Many of these classics I had to read for English Literature at school and I loved it!

Unknown said...

I know you said you've read the ones you intend to read on this list, but I must urge you to read The Lord of the Rings Trilogy! And One Hundred Years of Solitude is a favorite of mine. RECONSIDER!!! Great list. Now I have more reading to do. Thanks.

Judi FitzPatrick said...

Wow, you are a voracious reader. An inspiration!
Peace, Judi

Unknown said...

Great list! I nabbed this for my blog - I love books! :)

littlebird said...

what a great list, i've read about 3/4 of them but am gonna take note of the others and add them to my "must read" list.

Books to the ceiling,
Books to the sky,
My pile of books is a mile high.
How I love them!

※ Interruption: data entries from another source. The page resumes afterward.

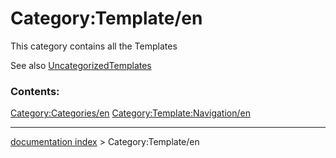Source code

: # Category:Template/en
This category contains all the Templates

See also [UncategorizedTemplates](Special:UncategorizedTemplates.md)

### Contents:

[Category:Categories/en](Category:Categories/en.md) [Category:Template:Navigation/en](Category:Template:Navigation/en.md)

---
[documentation index](../README.md) > Category:Template/en
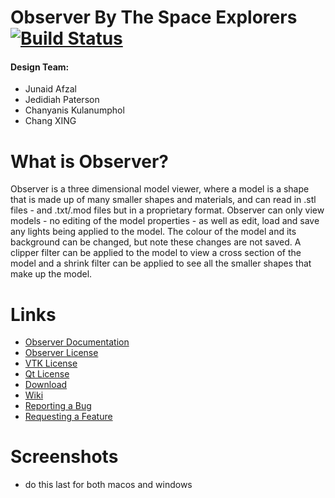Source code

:# Observer By The Space Explorers [![Build Status](https://travis-ci.com/warrior1601/2019_GROUP_33.svg?token=xyetJbByAw7qFXmcvGWN&branch=master)](https://travis-ci.com/warrior1601/2019_GROUP_33)

#### Design Team:
  * Junaid Afzal
  * Jedidiah Paterson
  * Chanyanis Kulanumphol
  * Chang XING

# What is Observer?
Observer is a three dimensional model viewer, where a model is a shape that is made up of many smaller shapes and materials, and can read in .stl files - and .txt/.mod files but in a proprietary format. Observer can only view models - no editing of the model properties - as well as edit, load and save any lights being applied to the model. The colour of the model and its background can be changed, but note these changes are not saved. A clipper filter can be applied to the model to view a cross section of the model and a shrink filter can be applied to see all the smaller shapes that make up the model.

# Links
  * [Observer Documentation](https://warrior1601.github.io/2019_GROUP_33/html)
  * [Observer License](https://github.com/warrior1601/2019_GROUP_33/blob/master/LICENSE.txt)
  * [VTK License](https://vtk.org/about/)
  * [Qt License](https://doc.qt.io/qt-5/licensing.html)
  * [Download](https://github.com/warrior1601/2019_GROUP_33/releases)
  * [Wiki](https://github.com/RefreshedMoose/2019_GROUP_33/wiki)
  * [Reporting a Bug](https://github.com/RefreshedMoose/2019_GROUP_33/wiki/Supporting-the-Development#reporting-a-bug)
  * [Requesting a Feature](https://github.com/RefreshedMoose/2019_GROUP_33/wiki/Supporting-the-Development#requesting-a-feature)

# Screenshots
- do this last for both macos and windows
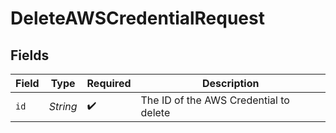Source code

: # DeleteAWSCredentialRequest


## Fields

| Field                                  | Type                                   | Required                               | Description                            |
| -------------------------------------- | -------------------------------------- | -------------------------------------- | -------------------------------------- |
| `id`                                   | *String*                               | :heavy_check_mark:                     | The ID of the AWS Credential to delete |
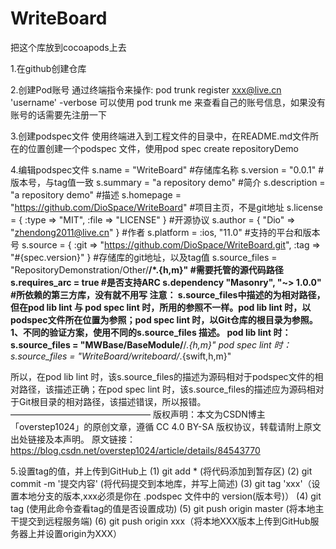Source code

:# WriteBoard
把这个库放到cocoapods上去

1.在github创建仓库

2.创建Pod账号
通过终端指令来操作: pod trunk register xxx@live.cn  'username'  -verbose
可以使用 pod trunk me 来查看自己的账号信息，如果没有账号的话需要先注册一下

3.创建podspec文件
使用终端进入到工程文件的目录中，在README.md文件所在的位置创建一个podspec 文件，使用pod spec create repositoryDemo

4.编辑podspec文件
s.name         = "WriteBoard"    #存储库名称
s.version      = "0.0.1"      #版本号，与tag值一致
s.summary      = "a repository demo"  #简介
s.description  = "a repository demo"  #描述
s.homepage     = "https://github.com/DioSpace/WriteBoard"      #项目主页，不是git地址
s.license      = { :type => "MIT", :file => "LICENSE" }   #开源协议
s.author             = { "Dio" => "zhendong2011@live.cn" }  #作者
s.platform     = :ios, "11.0"                  #支持的平台和版本号
s.source       = { :git => "https://github.com/DioSpace/WriteBoard.git", :tag => "#{spec.version}" }         #存储库的git地址，以及tag值
s.source_files  =  "RepositoryDemonstration/Other/**/*.{h,m}" #需要托管的源代码路径
s.requires_arc = true #是否支持ARC
s.dependency "Masonry", "~> 1.0.0"    #所依赖的第三方库，没有就不用写
注意：
s.source_files中描述的为相对路径，但在pod lib lint 与 pod spec lint 时，所用的参照不一样。pod lib lint 时，以podspec文件所在位置为参照；pod spec lint 时，以Git仓库的根目录为参照。
1、不同的验证方案，使用不同的s.source_files 描述。
pod lib lint 时：
s.source_files  = "MWBase/BaseModule/**/*.{h,m}"
pod spec lint 时：
s.source_files  = "WriteBoard/writeboard/*.{swift,h,m}"


所以，在pod lib lint 时，该s.source_files的描述为源码相对于podspec文件的相对路径，该描述正确；在pod spec lint 时，该s.source_files的描述应为源码相对于Git根目录的相对路径，该描述错误，所以报错。
————————————————
版权声明：本文为CSDN博主「overstep1024」的原创文章，遵循 CC 4.0 BY-SA 版权协议，转载请附上原文出处链接及本声明。
原文链接：https://blog.csdn.net/overstep1024/article/details/84543770

5.设置tag的值，并上传到GitHub上
(1) git add * (将代码添加到暂存区)
(2) git commit -m '提交内容' (将代码提交到本地库，并写上简述)
(3) git tag 'xxx'（设置本地分支的版本,xxx必须是你在 .podspec 文件中的 version(版本号)）
(4) git tag (使用此命令查看tag的值是否设置成功)
(5) git push origin master (将本地主干提交到远程服务端)
(6) git push origin xxx（将本地XXX版本上传到GitHub服务器上并设置origin为XXX）

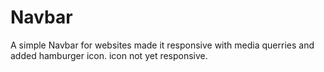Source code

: # Navbar
A simple Navbar for websites
made it responsive with media querries and added hamburger icon.
icon not yet responsive.
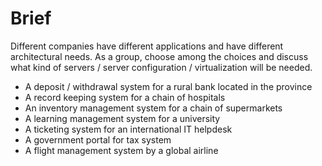 # Brief
Different companies have different applications and have different architectural needs. As a group, choose among the choices and discuss what kind of servers / server configuration / virtualization will be needed.

- A deposit / withdrawal system for a rural bank located in the province
- A record keeping system for a chain of hospitals
- An inventory management system for a chain of supermarkets
- A learning management system for a university
- A ticketing system for an international IT helpdesk
- A government portal for tax system
- A flight management system by a global airline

How I need them!
I'll have a long beard by the time I read them.
- Arnold Lobel

Anonymous said...

Oh boy. This is a fabulous list. I need to add a ton to mine now! I found your blog through a comment of yours on another blog...I can't remember which now. Was it staroftheeast, thesweetspot, thisisglamorous...I can't remember now. I was all over the place when I found yours!